May. 16th, 2016

purplecat: Hand Drawn picture of a Toy Cat (books)
Ancillary Justice by Ann Leckie won just about every award going in 2013/2014. It was also the centre of some controversy based on its use of pronouns and so became one of the contentious points in the current brouhaha surrounding the Hugos* (I notice that one of the factions involved has now become more reconciled to the series which doesn't entirely surprise me since, pronouns aside, I would have thought Ancillary Justice if not precisely thoughtful action-oriented military SF is close enough to that genre to appeal to its fans).

To be honest, Ancillary Justice reminds me a lot of Iain M. Banks' Culture novels. It lacks the sense of a wild imagination running amok that some of those novels had and the overtly socialist agenda, but it does have a galaxy spanning civilisation, ships governed by AIs, murky politics and set piece dramatics. It tells the tale of Breq, an ancillary part of a ship AI, who is out on her own beyond the fringes of the Radch Empire in search of a weapon with which to kill the Lord of the Radch. Along the way Breq picks up Seivarden who used to be an officer of hers. In another move reminiscent of Banks' work (though it is a common enough device) the story starts in the middle and works both forwards from the point where Breq stumbles across Seivarden and backwards through her memories explaining how she got to where she is and why she is seeking to kill the Lord of the Radch.

The world-building is excellent. It has nice touches including, for instance, genuine thought given to the issues of communicating across vast distances (though there is still implicit faster-than-light travel, just not so fast that all distances become trivial), distributed intelligence (both natural and artificial) and interesting thoughts about the nature of empire while working hard not to be simply an analogy for, say, the Roman Empire. Then there are the pronouns. Breq, when thinking in her native language, thinks of everyone as `she' because the Radch civilisation is uninterested in gender. The constant reminder that all these character are largely androgynous in appearance is surprisingly disorienting and makes the civilisation seem genuinely different. I don't think its an effect that could have been achieved by using `he' as the default pronoun. I liked it, once I had go used to it. I thought it was a clever idea and a nice use of prose to convey world detail.

Obviously, I'm always a bit of a sucker for good world-building but there is a genuinely gripping story here, even without all the details. I wanted to know why Breq was on the quest she was and I wanted to know how it would work out. The only weakness, I would say, is that it is a massive coincidence that Breq happens to stumble across Seivarden when she does.

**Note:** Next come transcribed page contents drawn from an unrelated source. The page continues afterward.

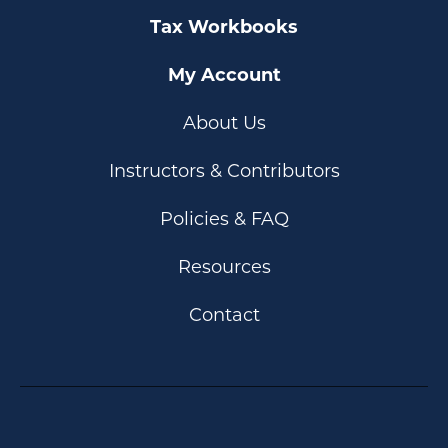
Tax Workbooks
My Account
About Us
Instructors & Contributors
Policies & FAQ
Resources
Contact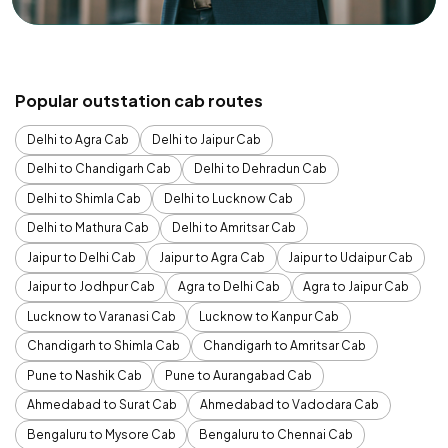
Popular outstation cab routes
Delhi to Agra Cab
Delhi to Jaipur Cab
Delhi to Chandigarh Cab
Delhi to Dehradun Cab
Delhi to Shimla Cab
Delhi to Lucknow Cab
Delhi to Mathura Cab
Delhi to Amritsar Cab
Jaipur to Delhi Cab
Jaipur to Agra Cab
Jaipur to Udaipur Cab
Jaipur to Jodhpur Cab
Agra to Delhi Cab
Agra to Jaipur Cab
Lucknow to Varanasi Cab
Lucknow to Kanpur Cab
Chandigarh to Shimla Cab
Chandigarh to Amritsar Cab
Pune to Nashik Cab
Pune to Aurangabad Cab
Ahmedabad to Surat Cab
Ahmedabad to Vadodara Cab
Bengaluru to Mysore Cab
Bengaluru to Chennai Cab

I know it is generally felt that stories can get away with one massive coincidence and the world building is at least constructed so that Breq and Seivarden consider the coincidence to be a manifestation of fate, rather than something completely random but I'd have liked there to be a more coherent reason for Seivarden to wind up where he/she did.

There are sequels and, as with a distressing amount of my recent reading, they have gone on my Amazon wish list. I must try to get more stand alone novels on my to read pile.

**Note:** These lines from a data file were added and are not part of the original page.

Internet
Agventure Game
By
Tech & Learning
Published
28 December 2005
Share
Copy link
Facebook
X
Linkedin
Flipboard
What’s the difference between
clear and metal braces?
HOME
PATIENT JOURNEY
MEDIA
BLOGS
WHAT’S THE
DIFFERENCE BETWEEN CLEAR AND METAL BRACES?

* If you don't know about the current brouhaha surrounding the Hugos then I wouldn't recommend looking into it unless you feel sufficiently divorced from written SF, social justice arguments and authorial egos of various stripes to enjoy it for the popcorn-munching value. It must be said that last year it had extremely high popcorn value, but less this year I think, since most of the arguments are the same as last year and are just repeating themselves. On the other hand, this year, with the appearance of Chuck Tingle** on the ballot, one could argue it has achieved some kind of bizarre performance art status in its own right.

** TBH, if I thought high concept comedy gay dinosaur erotica was remotely my sort of thing I would be checking out Chuck Tingle because the way I've seen his body of work described makes it sound rather wonderful, but I suspect I would have to skim an awful lot of porn to get to the interesting bits. At the moment my plan is to get [livejournal.com profile] fredbassett to read it for me.